Department of Biopharmaceutics and Pharmaceutical Technology, Saarland University, Saarbrücken, Germany.
PLoS One. 2012;7(7):e40775. doi: 10.1371/journal.pone.0040775. Epub 2012 Jul 10.
The peripheral lungs are a potential entrance portal for nanoparticles into the human body due to their large surface area. The fact that nanoparticles can be deposited in the alveolar region of the lungs is of interest for pulmonary drug delivery strategies and is of equal importance for toxicological considerations. Therefore, a detailed understanding of nanoparticle interaction with the structures of this largest and most sensitive part of the lungs is important for both nanomedicine and nanotoxicology. Astonishingly, there is still little known about the bio-nano interactions that occur after nanoparticle deposition in the alveoli. In this study, we compared the effects of surfactant-associated protein A (SP-A) and D (SP-D) on the clearance of magnetite nanoparticles (mNP) with either more hydrophilic (starch) or hydrophobic (phosphatidylcholine) surface modification by an alveolar macrophage (AM) cell line (MH-S) using flow cytometry and confocal microscopy. Both proteins enhanced the AM uptake of mNP compared with pristine nanoparticles; for the hydrophilic ST-mNP, this effect was strongest with SP-D, whereas for the hydrophobic PL-mNP it was most pronounced with SP-A. Using gel electrophoretic and dynamic light scattering methods, we were able to demonstrate that the observed cellular effects were related to protein adsorption and to protein-mediated interference with the colloidal stability. Next, we investigated the influence of various surfactant lipids on nanoparticle uptake by AM because lipids are the major surfactant component. Synthetic surfactant lipid and isolated native surfactant preparations significantly modulated the effects exerted by SP-A and SP-D, respectively, resulting in comparable levels of macrophage interaction for both hydrophilic and hydrophobic nanoparticles. Our findings suggest that because of the interplay of both surfactant lipids and proteins, the AM clearance of nanoparticles is essentially the same, regardless of different intrinsic surface properties.

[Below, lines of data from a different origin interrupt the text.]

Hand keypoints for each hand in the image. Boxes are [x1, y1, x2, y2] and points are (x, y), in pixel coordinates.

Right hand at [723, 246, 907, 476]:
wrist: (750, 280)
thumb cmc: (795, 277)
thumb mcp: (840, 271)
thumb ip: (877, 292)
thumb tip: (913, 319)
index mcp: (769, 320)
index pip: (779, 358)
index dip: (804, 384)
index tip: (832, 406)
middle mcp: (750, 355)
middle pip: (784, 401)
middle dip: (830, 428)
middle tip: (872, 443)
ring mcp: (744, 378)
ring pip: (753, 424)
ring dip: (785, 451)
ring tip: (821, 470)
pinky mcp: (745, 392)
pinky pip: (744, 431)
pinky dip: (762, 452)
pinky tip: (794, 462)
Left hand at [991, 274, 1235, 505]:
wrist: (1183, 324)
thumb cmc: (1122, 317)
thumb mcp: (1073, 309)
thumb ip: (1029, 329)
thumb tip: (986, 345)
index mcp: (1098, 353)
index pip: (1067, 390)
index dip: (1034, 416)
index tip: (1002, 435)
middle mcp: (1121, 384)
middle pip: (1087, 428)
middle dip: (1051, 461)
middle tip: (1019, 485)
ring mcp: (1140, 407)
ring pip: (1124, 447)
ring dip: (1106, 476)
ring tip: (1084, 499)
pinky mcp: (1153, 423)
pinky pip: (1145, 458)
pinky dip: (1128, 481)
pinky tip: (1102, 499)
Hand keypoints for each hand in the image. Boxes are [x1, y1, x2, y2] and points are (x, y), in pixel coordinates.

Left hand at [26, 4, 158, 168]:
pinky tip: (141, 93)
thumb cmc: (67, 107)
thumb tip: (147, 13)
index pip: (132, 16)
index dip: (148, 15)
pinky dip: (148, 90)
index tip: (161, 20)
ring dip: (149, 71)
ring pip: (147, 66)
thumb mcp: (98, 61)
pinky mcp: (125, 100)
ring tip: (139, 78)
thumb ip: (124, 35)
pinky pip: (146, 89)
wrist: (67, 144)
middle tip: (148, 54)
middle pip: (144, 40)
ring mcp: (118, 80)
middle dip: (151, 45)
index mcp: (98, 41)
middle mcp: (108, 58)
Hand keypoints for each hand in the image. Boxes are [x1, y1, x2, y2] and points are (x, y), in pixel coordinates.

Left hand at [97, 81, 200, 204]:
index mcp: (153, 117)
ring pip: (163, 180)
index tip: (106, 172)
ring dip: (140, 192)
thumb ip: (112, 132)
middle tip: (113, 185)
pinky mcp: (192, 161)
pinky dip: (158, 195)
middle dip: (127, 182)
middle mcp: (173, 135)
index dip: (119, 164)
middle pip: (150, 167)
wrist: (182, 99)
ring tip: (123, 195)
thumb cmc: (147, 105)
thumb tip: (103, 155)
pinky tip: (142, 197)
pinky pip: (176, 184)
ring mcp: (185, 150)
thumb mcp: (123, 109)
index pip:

由于其较大的表面积,外围肺部是纳米粒子进入人体的潜在入口。纳米粒子可以沉积在肺部的肺泡区域,这对于肺部药物输送策略很重要,并且对于毒理学考虑也同样重要。因此,详细了解纳米粒子与肺部这个最大和最敏感部分的结构之间的相互作用对于纳米医学和纳米毒理学都很重要。令人惊讶的是,对于肺泡中纳米粒子沉积后发生的生物-纳米相互作用,我们仍然知之甚少。在这项研究中,我们使用流式细胞术和共聚焦显微镜比较了表面活性剂相关蛋白 A (SP-A) 和 D (SP-D) 对具有不同亲水性(淀粉)或疏水性(磷脂酰胆碱)表面修饰的磁铁矿纳米颗粒(mNP)清除作用的影响,肺泡巨噬细胞(AM)细胞系(MH-S)。与原始纳米颗粒相比,这两种蛋白质都增强了 AM 对 mNP 的摄取;对于亲水性 ST-mNP,这种作用在 SP-D 中最强,而对于疏水性 PL-mNP,在 SP-A 中最为明显。使用凝胶电泳和动态光散射方法,我们能够证明观察到的细胞效应与蛋白质吸附和蛋白质介导的胶体稳定性干扰有关。接下来,我们研究了各种表面活性剂脂质对 AM 摄取纳米颗粒的影响,因为脂质是主要的表面活性剂成分。合成表面活性剂脂质和分离的天然表面活性剂制剂分别显著调节了 SP-A 和 SP-D 所产生的作用,导致亲水性和疏水性纳米颗粒的巨噬细胞相互作用水平相当。我们的发现表明,由于表面活性剂脂质和蛋白质的相互作用,AM 对纳米颗粒的清除基本相同,而与不同的固有表面特性无关。